Check ballooning Philippines debt – Pimentel
MANILA, Philippines — Senate Minority Leader Aquilino Pimentel III has raised concerns over the country’s rising debt, urging economic managers to closely examine the country’s actual financial situation to prevent long-term financial risks.
As the Senate has started deliberating on the P6.352-trillion proposed national budget for 2025, Pimentel pointed out that economic managers need to observe “a little budgetary discipline or fiscal discipline to eliminate wasteful or wasteful expenses.”
“Our debt is growing, but our economic managers don’t seem to be worried about it. Well, I’m worried about the debt because I see the numbers, the one we pay every year, the principal and then the interest is getting bigger and bigger,” Pimentel noted in an interview over radio station dwPM.
“It’s scary for me because for every peso, or, let’s say, for every P100 of government income, we pay maybe P15 to P20 in debt. Maybe, we should also pay attention to this because we ignore it and say that we can afford it.

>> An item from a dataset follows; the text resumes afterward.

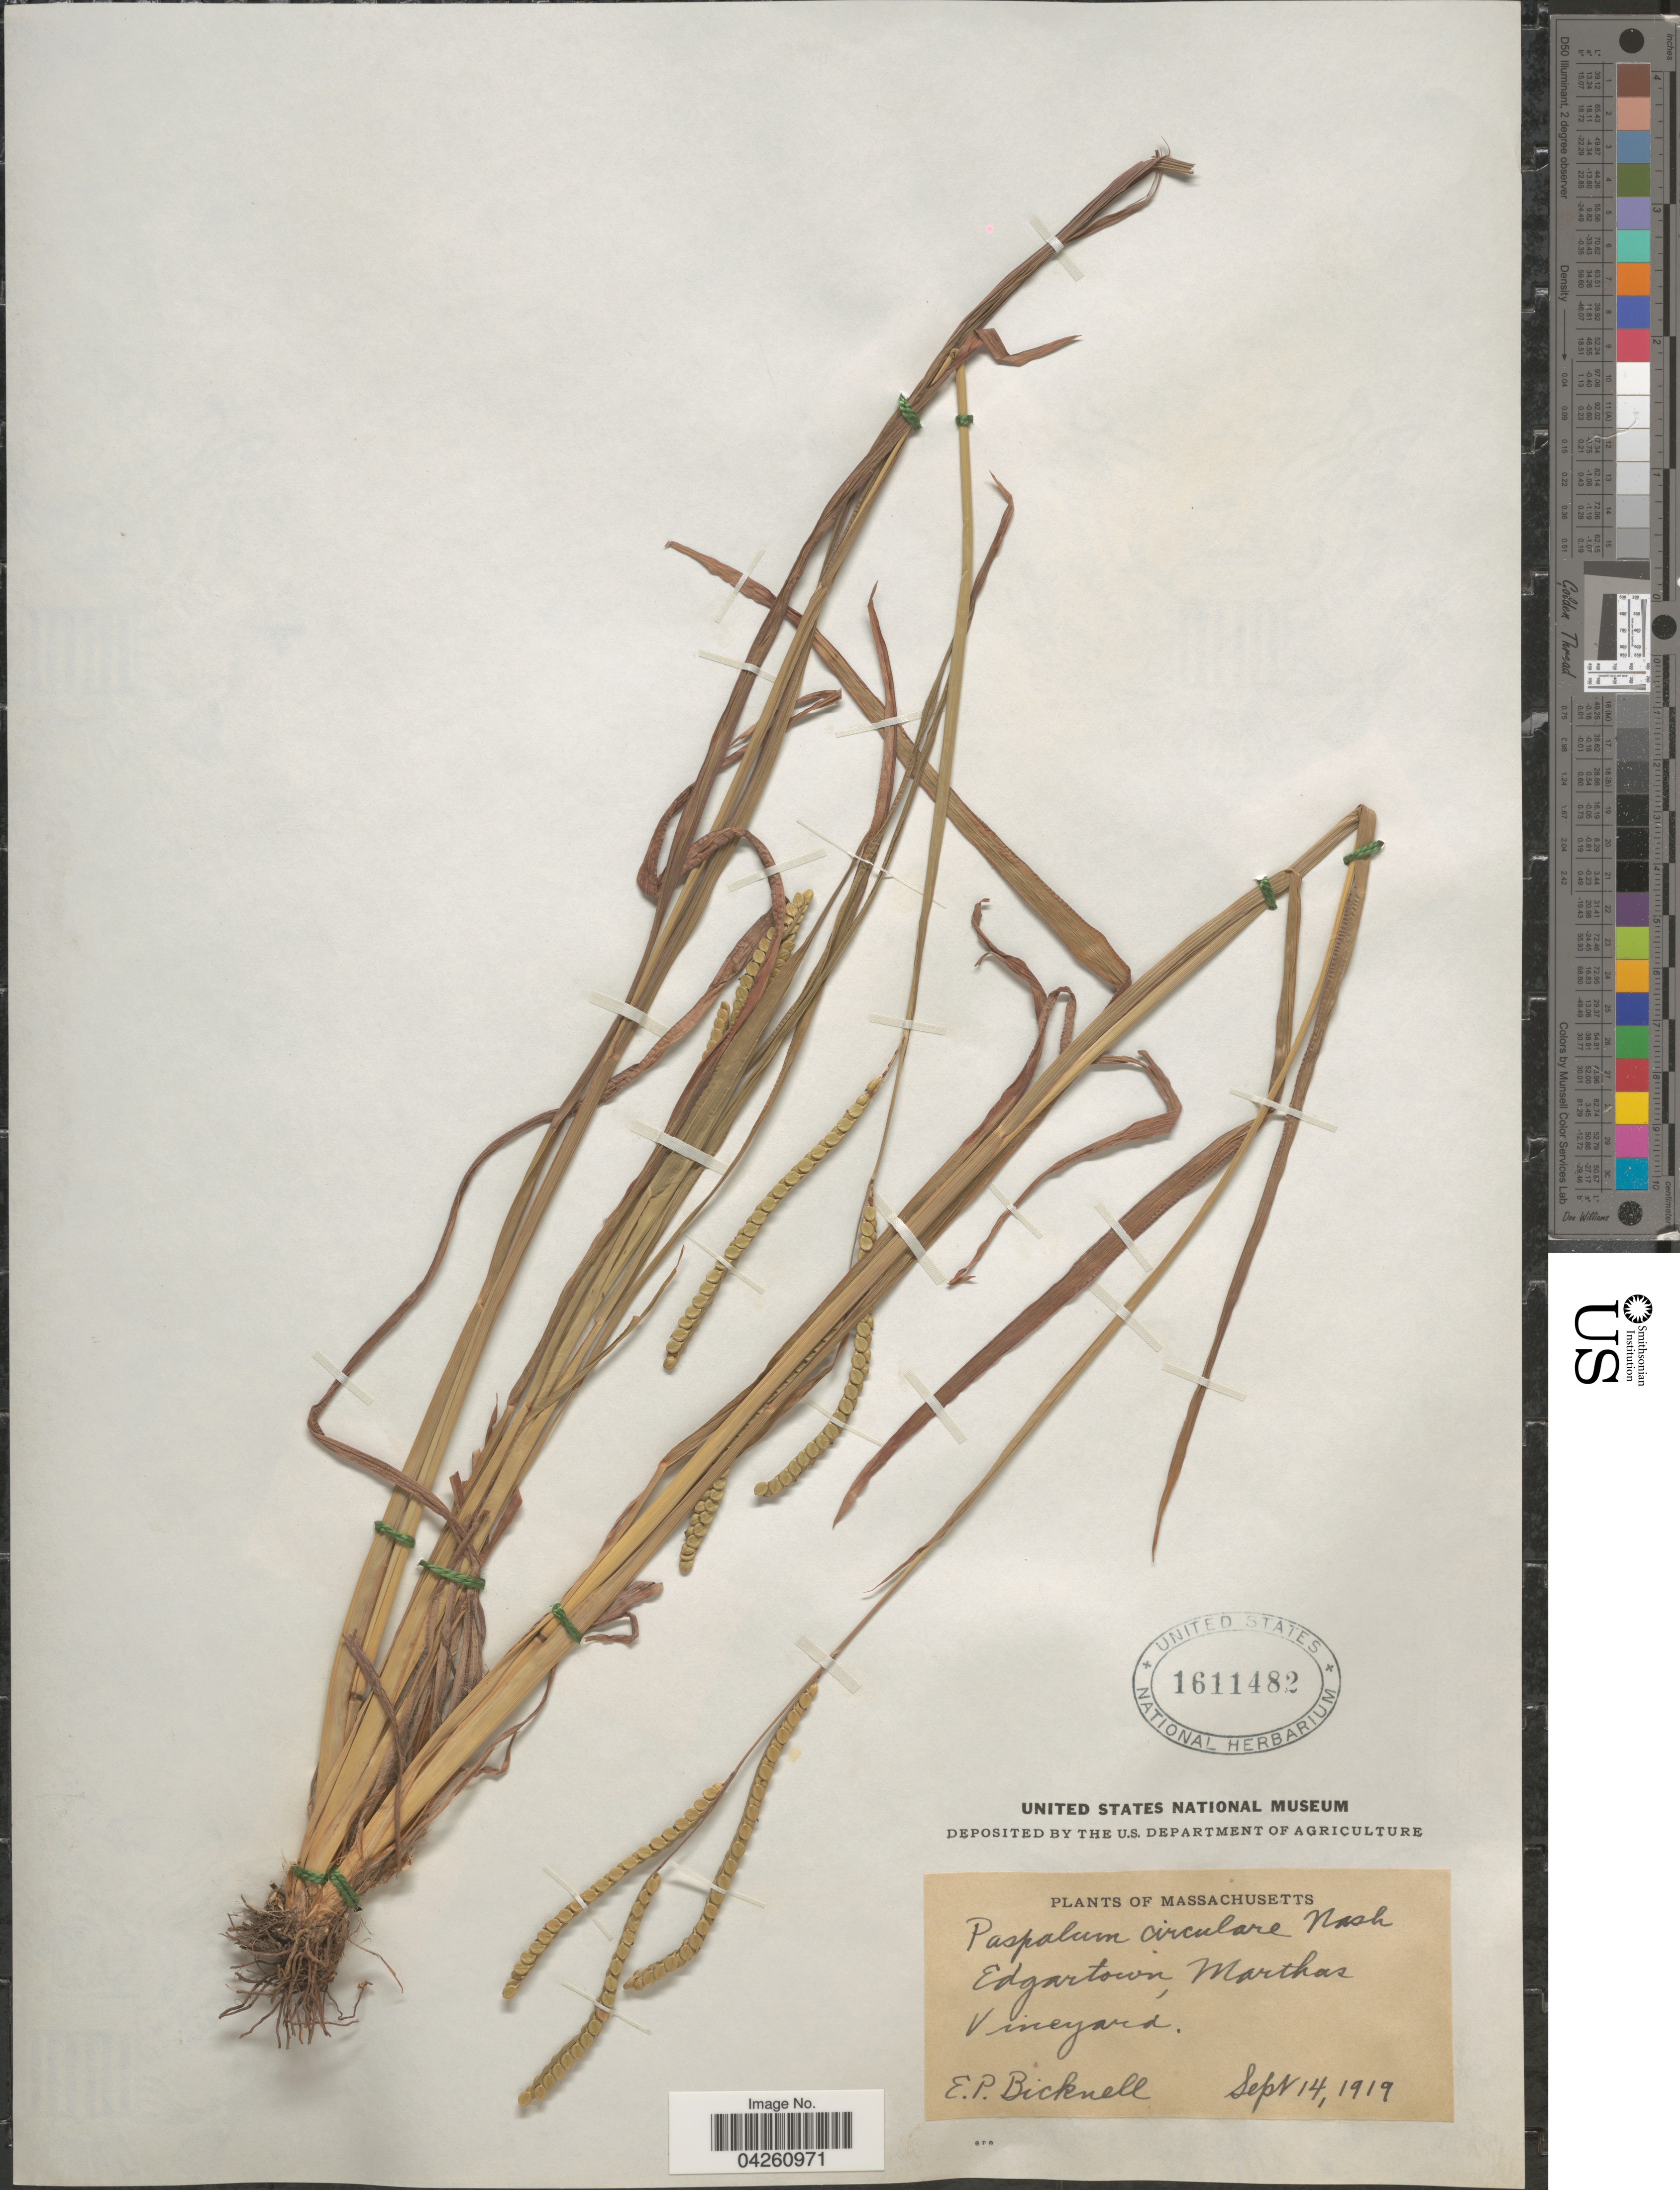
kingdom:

Maybe it has grown over the years. The percentage of the government’s revenue that is paid for the debt, instead of being used to help people, it is removed. It can’t be used anymore to help people, but it is used to pay our creditors,” he added.
Based on a post on the Bureau of the Treasury website, the government’s total outstanding debt was recorded at P15.18 trillion as of the end of February 2024.
The government’s debt stock increased by P388.51 billion or 2.63 percent month-over-month, which was primarily attributed to domestic debt issuances, although partially tempered by the effect of the stronger peso on foreign debt valuation.
Of the total debt stock, 30.32 percent are external debt, while 69.68 percent are domestic debt.
Pimentel scrutinized the proposed 2025 national budget sponsored by Sen. Grace Poe, chairperson of the Senate committee on finance, and noted the 10-percent increase in the 2025 national budget compared to this year’s P5.768-trillion budget.
“Our proposed 2025 budget is 10 percent higher than the (budget for) 2024. May we know what caused the increase and how come it reached 10 percent?” Pimentel asked.